# 04 LS1 cam help



## DRFT_GTO (Sep 10, 2007)

ok now i have been reading up on cams for these things... i have much to learn as these motors are so much different then 4cyl. i am used to lol.... but hey i am trying hahaha

so here is what my problem is... 

i want to slip a cam in this bad boy, i love the lopy sounds i ahve heard BUT do i have to do alot of other work to get that kinda cam in.... like shave the pistons, upgrade injectors, possibly the pump, and do you recamend new valve springs

ultimately i would like to get the most agressive cam while avoiding doing all that as much as possible....


----------



## PEARL JAM (Sep 6, 2005)

If you do a cam, at the very least your gonna need upgraded : 

valve springs
hardened pushrods

And a tune.


----------



## DRFT_GTO (Sep 10, 2007)

thanks man, those are the answers i was looking for...

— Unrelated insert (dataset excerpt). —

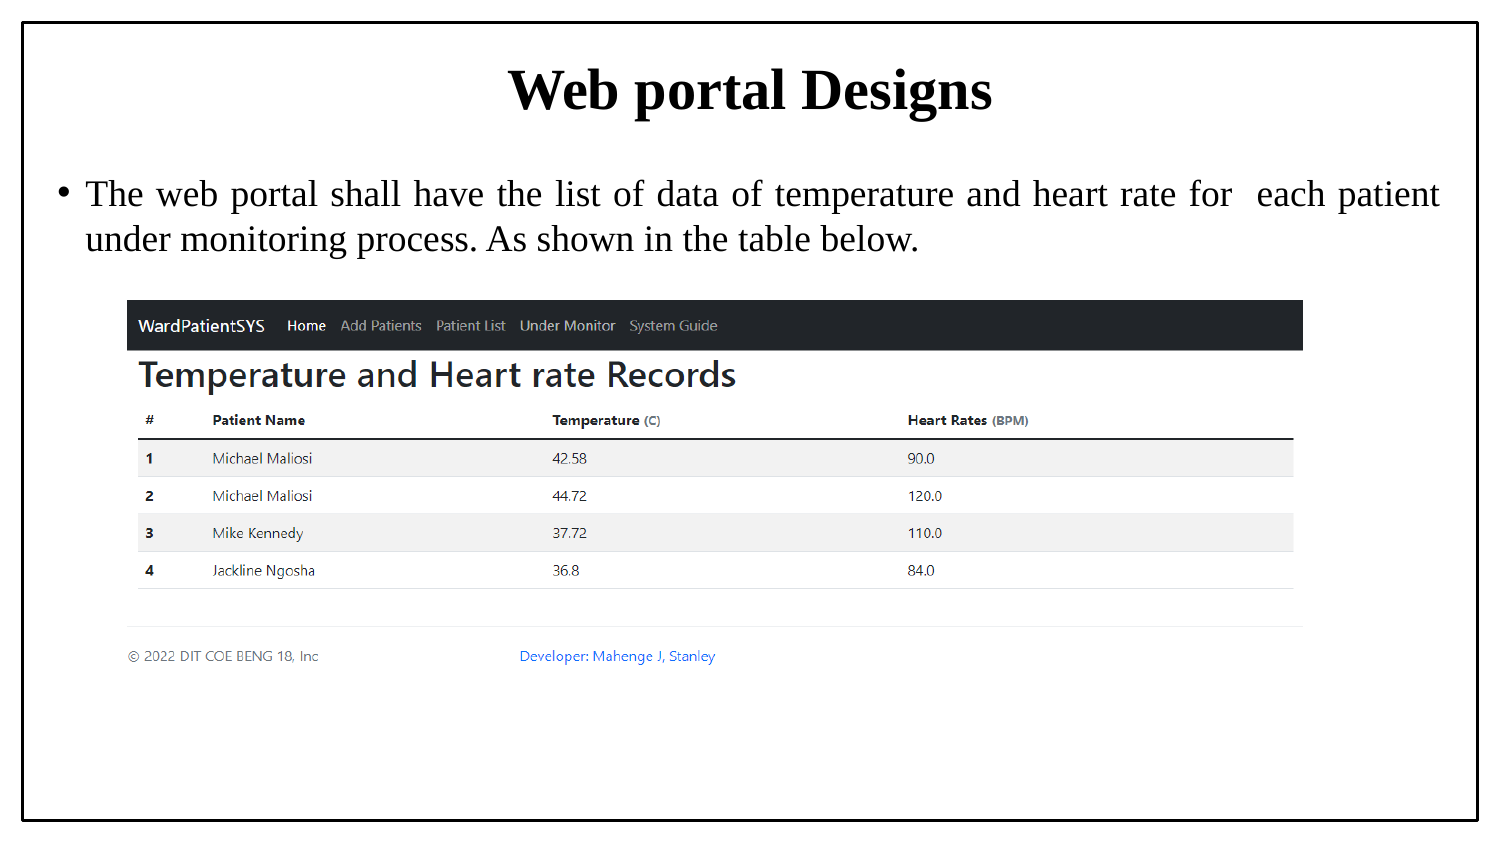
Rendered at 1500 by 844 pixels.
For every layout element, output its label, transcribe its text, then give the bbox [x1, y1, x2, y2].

list The web portal shall have the list of data of temperature and heart rate for each patient under monitoring process. As shown in the table below. [42, 161, 1458, 810]
picture [123, 300, 1303, 728]
title Web portal Designs [42, 44, 1458, 137]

now for my next question...

what cam can i get that i will only have to do the things u listed above... looking for the most agresive cam...


----------



## svede1212 (Nov 1, 2005)

call Ed Curtis at Flowtech Inductions and he'll set you up with a custom grind to fit your goals. just don't tell him you're main goal is a lumpy idle. he's a real car guy and a cam for bling drives him nuts . a complete kit, which is well worth it, will have cam, springs, push rods, locks and titanium retainers. you'll want the Ti retainers. they are lighter weight and let you rev it up faster without valve float. youll also need a tune when you get done as it runs like crap after a cam change. i have his Street Sweeper HT (228/232 .612/.600 111 lsa) and it is a beast from 2,500 to 6,500 rpm. the right launch on the right day and i'll have a 12.1-12.2


----------



## vxssls1 (Sep 9, 2006)

look at a low 230 cam
and go a UDP while your at it


----------